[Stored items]
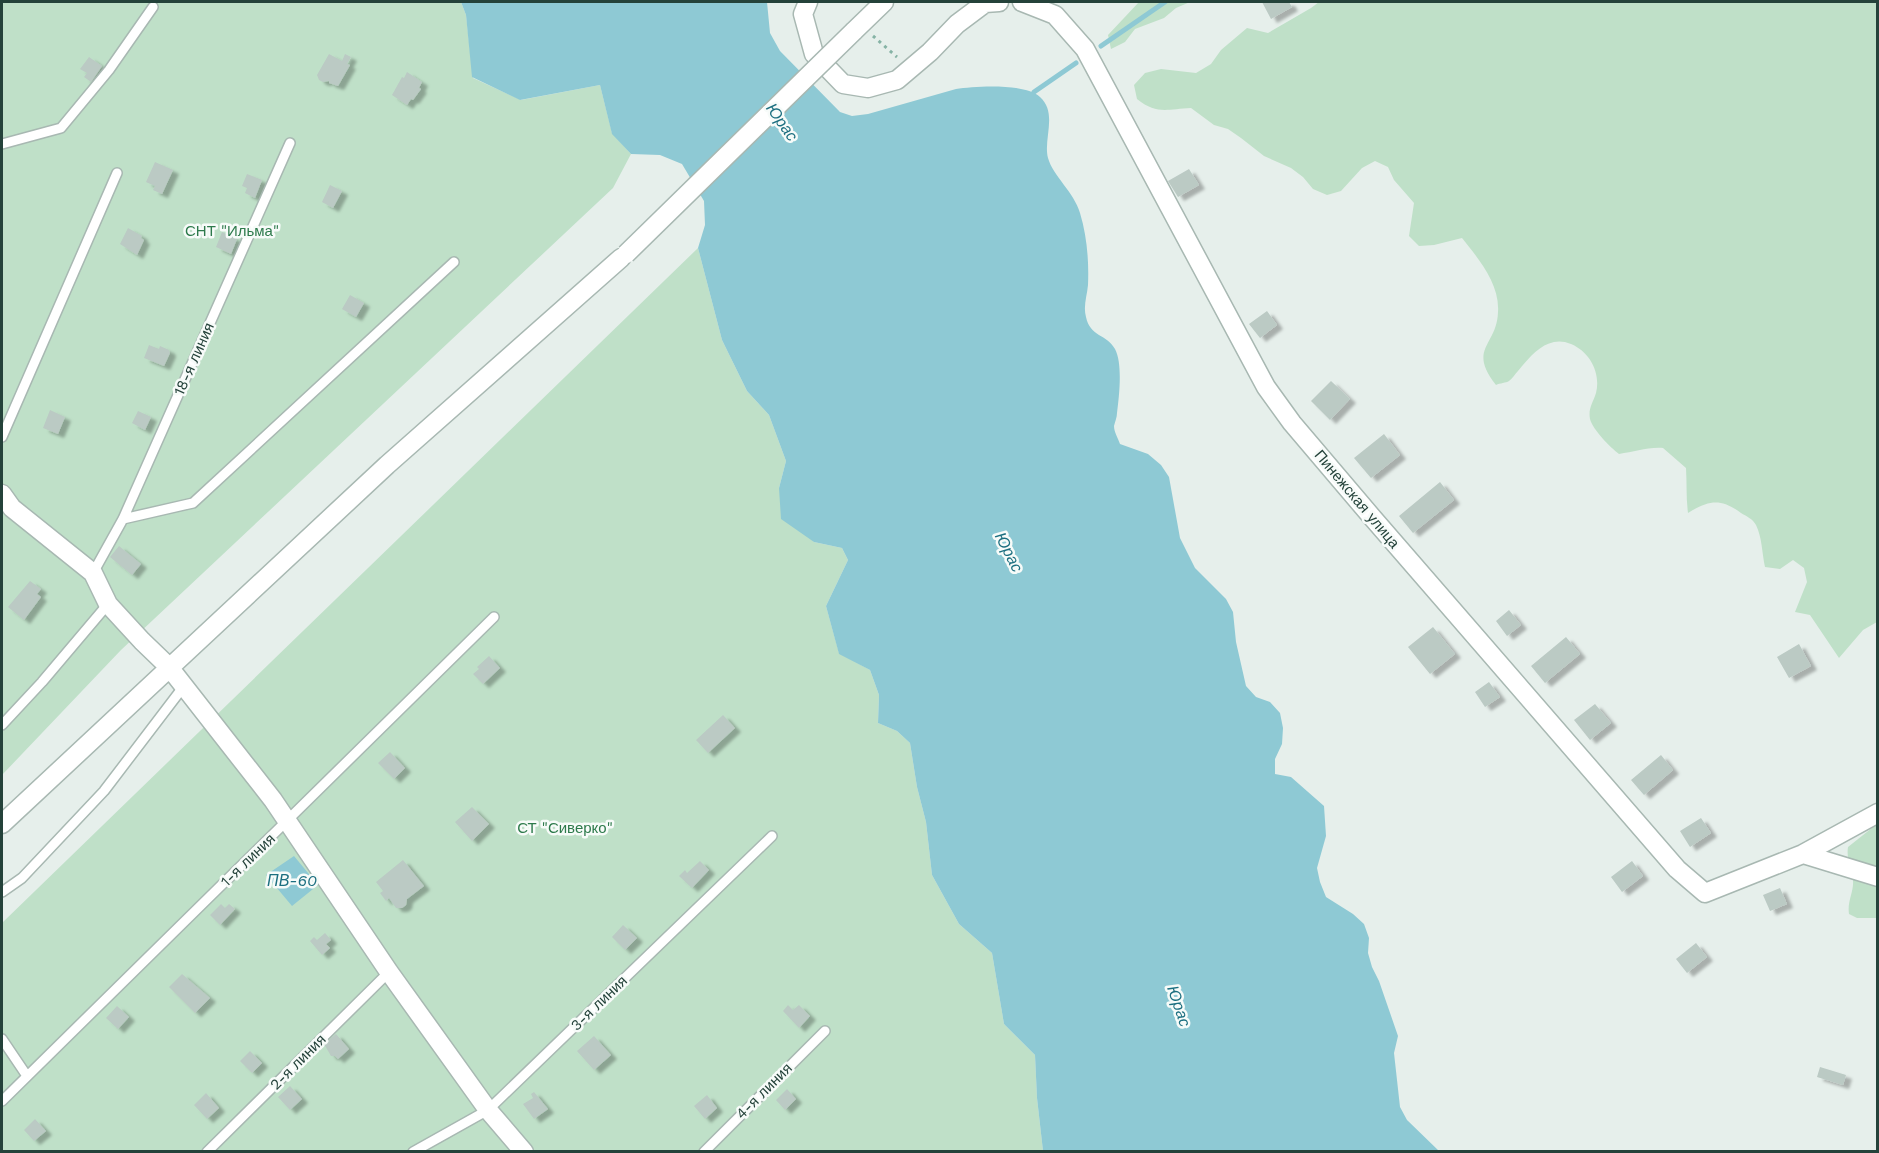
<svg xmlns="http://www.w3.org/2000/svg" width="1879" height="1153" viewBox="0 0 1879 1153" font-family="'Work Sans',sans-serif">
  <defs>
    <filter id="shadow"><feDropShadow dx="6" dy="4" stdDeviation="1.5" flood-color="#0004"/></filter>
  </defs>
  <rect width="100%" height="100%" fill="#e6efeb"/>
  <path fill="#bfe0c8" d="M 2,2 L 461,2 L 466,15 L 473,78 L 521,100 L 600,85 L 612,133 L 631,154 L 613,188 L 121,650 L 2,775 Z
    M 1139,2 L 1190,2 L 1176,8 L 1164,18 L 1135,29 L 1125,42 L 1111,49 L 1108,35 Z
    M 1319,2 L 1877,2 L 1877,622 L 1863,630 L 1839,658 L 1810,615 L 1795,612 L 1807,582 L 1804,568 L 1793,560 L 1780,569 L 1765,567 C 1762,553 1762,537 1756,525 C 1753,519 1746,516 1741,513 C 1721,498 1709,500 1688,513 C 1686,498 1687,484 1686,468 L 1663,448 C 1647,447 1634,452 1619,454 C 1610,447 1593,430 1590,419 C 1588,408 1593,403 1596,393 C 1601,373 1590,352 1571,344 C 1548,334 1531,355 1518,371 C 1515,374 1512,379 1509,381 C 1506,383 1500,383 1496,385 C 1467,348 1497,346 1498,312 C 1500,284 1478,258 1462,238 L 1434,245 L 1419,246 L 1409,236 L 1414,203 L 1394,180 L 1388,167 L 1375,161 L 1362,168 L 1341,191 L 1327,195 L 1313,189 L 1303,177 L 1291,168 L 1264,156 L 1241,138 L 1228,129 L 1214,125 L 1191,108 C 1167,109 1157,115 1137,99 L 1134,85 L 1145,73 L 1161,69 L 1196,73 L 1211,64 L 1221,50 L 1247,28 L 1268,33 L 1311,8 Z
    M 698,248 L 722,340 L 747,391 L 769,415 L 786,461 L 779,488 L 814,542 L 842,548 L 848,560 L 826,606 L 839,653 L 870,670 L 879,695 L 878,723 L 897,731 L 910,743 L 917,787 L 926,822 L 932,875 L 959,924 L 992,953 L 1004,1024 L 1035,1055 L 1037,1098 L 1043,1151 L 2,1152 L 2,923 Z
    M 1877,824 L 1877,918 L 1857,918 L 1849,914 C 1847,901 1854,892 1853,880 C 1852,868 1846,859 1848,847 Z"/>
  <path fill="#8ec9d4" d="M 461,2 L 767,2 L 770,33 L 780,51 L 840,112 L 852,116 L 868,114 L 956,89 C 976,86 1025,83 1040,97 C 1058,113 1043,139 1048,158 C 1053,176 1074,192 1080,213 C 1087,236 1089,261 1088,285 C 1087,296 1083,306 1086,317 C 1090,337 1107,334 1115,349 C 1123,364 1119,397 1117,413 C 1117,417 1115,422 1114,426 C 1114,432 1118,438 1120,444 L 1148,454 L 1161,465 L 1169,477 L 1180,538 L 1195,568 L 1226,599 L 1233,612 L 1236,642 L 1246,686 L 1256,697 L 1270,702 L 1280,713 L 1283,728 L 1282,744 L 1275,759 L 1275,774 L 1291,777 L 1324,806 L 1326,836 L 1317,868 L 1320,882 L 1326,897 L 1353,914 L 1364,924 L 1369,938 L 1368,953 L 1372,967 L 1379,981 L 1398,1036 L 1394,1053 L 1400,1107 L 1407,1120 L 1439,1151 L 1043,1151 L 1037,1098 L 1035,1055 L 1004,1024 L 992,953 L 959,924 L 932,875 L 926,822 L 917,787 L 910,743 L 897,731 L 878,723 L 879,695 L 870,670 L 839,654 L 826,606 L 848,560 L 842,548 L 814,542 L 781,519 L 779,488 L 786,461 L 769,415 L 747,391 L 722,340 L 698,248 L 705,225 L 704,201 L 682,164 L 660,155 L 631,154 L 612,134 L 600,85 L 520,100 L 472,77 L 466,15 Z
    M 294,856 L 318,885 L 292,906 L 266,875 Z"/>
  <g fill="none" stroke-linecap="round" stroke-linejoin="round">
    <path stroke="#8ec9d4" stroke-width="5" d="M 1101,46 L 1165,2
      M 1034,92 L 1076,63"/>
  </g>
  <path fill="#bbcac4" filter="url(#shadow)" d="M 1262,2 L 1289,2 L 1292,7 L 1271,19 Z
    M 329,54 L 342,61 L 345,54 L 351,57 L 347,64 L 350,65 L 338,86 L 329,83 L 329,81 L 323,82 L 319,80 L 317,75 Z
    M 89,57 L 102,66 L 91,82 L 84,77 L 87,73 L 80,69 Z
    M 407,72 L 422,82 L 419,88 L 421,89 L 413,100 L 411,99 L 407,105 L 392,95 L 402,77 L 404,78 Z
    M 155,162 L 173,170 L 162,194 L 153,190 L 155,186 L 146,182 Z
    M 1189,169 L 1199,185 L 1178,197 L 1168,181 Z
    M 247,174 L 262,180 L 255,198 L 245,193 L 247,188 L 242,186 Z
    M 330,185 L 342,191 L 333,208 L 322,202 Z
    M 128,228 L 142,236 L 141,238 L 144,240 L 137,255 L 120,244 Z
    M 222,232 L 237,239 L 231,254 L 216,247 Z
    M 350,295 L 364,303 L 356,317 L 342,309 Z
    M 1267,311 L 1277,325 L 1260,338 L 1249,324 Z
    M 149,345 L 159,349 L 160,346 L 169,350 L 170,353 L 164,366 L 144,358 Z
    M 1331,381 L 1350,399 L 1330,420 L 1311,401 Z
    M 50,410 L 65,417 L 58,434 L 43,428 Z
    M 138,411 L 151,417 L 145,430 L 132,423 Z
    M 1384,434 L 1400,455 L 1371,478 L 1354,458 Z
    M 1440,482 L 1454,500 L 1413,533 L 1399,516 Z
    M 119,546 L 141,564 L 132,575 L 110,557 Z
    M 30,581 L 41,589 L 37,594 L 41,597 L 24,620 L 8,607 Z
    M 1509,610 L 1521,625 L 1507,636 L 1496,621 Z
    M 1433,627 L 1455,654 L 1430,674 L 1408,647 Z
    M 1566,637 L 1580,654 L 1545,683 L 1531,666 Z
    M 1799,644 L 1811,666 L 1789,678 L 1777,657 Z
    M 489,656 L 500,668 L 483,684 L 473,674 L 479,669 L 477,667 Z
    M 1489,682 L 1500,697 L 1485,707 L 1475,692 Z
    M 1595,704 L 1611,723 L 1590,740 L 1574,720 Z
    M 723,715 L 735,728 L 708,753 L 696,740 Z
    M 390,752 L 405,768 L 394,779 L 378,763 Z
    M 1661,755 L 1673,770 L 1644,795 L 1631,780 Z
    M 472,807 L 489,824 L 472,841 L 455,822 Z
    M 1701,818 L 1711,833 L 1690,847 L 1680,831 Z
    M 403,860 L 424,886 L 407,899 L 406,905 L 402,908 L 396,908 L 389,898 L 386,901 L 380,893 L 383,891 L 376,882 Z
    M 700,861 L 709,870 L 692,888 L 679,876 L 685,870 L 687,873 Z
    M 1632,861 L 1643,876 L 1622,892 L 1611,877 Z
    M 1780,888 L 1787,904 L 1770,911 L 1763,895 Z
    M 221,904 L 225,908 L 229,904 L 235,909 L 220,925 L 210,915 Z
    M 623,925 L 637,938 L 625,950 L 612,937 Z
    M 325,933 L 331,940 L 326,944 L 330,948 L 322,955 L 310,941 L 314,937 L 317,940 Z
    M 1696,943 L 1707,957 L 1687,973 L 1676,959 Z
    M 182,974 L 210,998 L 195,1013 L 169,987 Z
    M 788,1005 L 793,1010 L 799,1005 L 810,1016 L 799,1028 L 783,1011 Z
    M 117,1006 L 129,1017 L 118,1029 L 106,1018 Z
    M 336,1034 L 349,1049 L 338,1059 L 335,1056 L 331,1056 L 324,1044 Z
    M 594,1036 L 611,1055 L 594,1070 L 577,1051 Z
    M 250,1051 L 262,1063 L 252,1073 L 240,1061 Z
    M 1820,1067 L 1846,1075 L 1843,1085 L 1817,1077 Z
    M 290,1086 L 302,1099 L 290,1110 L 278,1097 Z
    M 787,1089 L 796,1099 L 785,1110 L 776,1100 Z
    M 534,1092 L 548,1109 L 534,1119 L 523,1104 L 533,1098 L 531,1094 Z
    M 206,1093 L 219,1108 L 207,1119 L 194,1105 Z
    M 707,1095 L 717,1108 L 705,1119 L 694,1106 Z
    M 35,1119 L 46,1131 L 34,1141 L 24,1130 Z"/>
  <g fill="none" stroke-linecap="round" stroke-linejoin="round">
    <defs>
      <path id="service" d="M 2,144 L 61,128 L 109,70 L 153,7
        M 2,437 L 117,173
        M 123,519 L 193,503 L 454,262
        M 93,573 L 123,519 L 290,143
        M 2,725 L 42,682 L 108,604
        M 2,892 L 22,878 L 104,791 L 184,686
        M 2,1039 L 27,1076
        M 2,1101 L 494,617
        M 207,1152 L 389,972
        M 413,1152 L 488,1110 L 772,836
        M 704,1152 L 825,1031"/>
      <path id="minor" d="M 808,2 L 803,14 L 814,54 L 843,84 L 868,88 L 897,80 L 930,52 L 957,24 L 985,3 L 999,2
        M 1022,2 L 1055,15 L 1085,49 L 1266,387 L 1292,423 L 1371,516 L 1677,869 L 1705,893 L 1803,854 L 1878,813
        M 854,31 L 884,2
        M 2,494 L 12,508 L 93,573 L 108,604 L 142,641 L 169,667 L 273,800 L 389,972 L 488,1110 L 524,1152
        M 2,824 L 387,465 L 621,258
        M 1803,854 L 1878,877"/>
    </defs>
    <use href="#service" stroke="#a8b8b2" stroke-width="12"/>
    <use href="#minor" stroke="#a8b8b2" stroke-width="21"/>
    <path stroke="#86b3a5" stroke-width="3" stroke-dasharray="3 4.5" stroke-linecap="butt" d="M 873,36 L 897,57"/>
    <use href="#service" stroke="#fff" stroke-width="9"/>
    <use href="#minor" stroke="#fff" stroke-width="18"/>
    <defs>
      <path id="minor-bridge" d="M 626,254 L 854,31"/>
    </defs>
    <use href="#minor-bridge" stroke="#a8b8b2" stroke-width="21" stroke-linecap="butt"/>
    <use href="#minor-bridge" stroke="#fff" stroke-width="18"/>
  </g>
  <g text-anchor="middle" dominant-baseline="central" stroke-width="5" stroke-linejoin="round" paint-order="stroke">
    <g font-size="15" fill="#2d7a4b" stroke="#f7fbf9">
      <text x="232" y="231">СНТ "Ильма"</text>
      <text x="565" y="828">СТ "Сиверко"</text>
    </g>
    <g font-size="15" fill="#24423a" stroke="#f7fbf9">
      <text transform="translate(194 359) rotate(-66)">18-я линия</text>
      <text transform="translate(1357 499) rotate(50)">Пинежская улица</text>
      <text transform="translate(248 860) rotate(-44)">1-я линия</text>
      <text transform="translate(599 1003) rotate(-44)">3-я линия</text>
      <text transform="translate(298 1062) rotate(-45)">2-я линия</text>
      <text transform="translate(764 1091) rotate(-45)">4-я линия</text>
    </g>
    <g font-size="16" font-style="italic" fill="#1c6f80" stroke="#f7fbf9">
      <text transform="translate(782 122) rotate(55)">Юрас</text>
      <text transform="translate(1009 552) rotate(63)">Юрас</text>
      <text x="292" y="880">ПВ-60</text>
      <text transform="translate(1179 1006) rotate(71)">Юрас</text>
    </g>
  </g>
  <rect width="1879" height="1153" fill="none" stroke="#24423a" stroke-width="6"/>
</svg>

WORK TO BE COMPLETED – Restate word for word the entries above, starting at the line with "M 206,1093 L" and ending at the line with "985,3 L 999,2", inclusive, and no others.

THE ANSWER –
    M 206,1093 L 219,1108 L 207,1119 L 194,1105 Z
    M 707,1095 L 717,1108 L 705,1119 L 694,1106 Z
    M 35,1119 L 46,1131 L 34,1141 L 24,1130 Z"/>
  <g fill="none" stroke-linecap="round" stroke-linejoin="round">
    <defs>
      <path id="service" d="M 2,144 L 61,128 L 109,70 L 153,7
        M 2,437 L 117,173
        M 123,519 L 193,503 L 454,262
        M 93,573 L 123,519 L 290,143
        M 2,725 L 42,682 L 108,604
        M 2,892 L 22,878 L 104,791 L 184,686
        M 2,1039 L 27,1076
        M 2,1101 L 494,617
        M 207,1152 L 389,972
        M 413,1152 L 488,1110 L 772,836
        M 704,1152 L 825,1031"/>
      <path id="minor" d="M 808,2 L 803,14 L 814,54 L 843,84 L 868,88 L 897,80 L 930,52 L 957,24 L 985,3 L 999,2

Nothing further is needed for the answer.